Material provided:
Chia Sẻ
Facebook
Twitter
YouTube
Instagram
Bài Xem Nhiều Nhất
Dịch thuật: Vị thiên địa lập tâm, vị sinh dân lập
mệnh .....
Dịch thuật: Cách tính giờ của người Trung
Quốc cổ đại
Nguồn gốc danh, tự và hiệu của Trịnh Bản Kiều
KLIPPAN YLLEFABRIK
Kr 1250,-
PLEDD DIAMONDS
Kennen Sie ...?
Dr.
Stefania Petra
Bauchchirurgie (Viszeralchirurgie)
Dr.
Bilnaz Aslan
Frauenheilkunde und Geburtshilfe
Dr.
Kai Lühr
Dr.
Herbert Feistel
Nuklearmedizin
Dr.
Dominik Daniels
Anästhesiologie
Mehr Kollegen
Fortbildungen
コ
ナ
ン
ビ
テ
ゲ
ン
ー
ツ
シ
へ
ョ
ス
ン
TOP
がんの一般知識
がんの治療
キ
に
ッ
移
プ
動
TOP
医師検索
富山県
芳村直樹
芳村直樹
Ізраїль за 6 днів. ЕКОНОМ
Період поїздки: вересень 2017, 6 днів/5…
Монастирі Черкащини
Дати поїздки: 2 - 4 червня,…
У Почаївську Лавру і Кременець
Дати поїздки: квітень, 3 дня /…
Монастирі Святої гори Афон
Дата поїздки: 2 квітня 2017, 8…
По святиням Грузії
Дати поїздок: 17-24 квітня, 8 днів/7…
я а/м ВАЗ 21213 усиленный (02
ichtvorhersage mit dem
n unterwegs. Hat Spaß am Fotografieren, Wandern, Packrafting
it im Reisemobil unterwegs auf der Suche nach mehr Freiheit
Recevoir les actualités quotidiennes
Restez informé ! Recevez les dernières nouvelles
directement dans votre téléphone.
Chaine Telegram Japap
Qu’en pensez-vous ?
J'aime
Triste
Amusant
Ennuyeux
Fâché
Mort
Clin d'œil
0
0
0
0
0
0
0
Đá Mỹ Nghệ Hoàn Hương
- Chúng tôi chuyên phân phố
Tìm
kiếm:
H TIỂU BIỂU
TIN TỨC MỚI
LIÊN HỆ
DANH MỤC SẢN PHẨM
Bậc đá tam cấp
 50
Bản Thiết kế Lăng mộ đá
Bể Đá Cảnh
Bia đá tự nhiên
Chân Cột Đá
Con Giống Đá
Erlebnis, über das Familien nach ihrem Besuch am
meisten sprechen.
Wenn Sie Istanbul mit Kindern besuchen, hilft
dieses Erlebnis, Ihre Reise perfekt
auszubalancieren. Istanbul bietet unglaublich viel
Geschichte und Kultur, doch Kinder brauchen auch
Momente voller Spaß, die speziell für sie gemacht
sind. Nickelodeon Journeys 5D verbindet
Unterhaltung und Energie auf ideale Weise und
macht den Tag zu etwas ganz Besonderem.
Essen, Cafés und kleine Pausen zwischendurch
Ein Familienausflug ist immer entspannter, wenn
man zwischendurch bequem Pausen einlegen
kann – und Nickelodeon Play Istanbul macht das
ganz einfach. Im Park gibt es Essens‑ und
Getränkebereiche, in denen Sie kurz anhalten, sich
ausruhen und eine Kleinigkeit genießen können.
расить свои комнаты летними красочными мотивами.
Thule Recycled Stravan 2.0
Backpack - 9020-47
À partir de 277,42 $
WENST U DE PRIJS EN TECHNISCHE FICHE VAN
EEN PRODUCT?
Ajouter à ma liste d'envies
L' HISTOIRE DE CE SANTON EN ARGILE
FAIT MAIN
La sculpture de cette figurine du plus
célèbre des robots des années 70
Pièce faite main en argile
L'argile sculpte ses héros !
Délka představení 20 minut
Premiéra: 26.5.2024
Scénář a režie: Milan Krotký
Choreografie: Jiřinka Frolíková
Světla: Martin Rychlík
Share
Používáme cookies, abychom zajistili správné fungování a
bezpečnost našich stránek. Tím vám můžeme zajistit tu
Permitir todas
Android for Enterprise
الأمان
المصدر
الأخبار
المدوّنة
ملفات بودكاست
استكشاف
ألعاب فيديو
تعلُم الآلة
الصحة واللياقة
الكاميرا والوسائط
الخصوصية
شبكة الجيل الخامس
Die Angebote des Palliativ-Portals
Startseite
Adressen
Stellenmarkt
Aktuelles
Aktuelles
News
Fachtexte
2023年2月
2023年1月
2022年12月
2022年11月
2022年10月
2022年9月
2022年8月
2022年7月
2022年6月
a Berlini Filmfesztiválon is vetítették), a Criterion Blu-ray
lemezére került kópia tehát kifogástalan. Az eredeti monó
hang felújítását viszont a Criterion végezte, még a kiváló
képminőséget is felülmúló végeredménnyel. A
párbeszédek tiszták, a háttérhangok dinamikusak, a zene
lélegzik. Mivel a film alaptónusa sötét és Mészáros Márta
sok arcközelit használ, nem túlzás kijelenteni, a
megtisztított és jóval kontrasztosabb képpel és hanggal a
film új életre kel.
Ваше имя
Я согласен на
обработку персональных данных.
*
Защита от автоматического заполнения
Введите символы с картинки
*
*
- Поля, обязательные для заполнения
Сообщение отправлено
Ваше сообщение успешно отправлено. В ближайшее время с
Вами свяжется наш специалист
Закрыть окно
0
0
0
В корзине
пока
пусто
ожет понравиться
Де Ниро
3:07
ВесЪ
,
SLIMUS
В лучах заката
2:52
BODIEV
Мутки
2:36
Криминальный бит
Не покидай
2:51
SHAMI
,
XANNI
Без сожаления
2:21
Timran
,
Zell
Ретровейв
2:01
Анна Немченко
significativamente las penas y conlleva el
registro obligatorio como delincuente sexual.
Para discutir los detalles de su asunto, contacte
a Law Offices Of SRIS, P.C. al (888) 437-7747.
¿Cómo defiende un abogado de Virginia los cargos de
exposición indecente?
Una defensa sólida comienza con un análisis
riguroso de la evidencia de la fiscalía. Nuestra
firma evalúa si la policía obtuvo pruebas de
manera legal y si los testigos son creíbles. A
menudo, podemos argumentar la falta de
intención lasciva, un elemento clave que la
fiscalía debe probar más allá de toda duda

Work instructions:
The answer must consist of every line from the data that holds the string "Erlebnis".

Response area:
Erlebnis, über das Familien nach ihrem Besuch am
dieses Erlebnis, Ihre Reise perfekt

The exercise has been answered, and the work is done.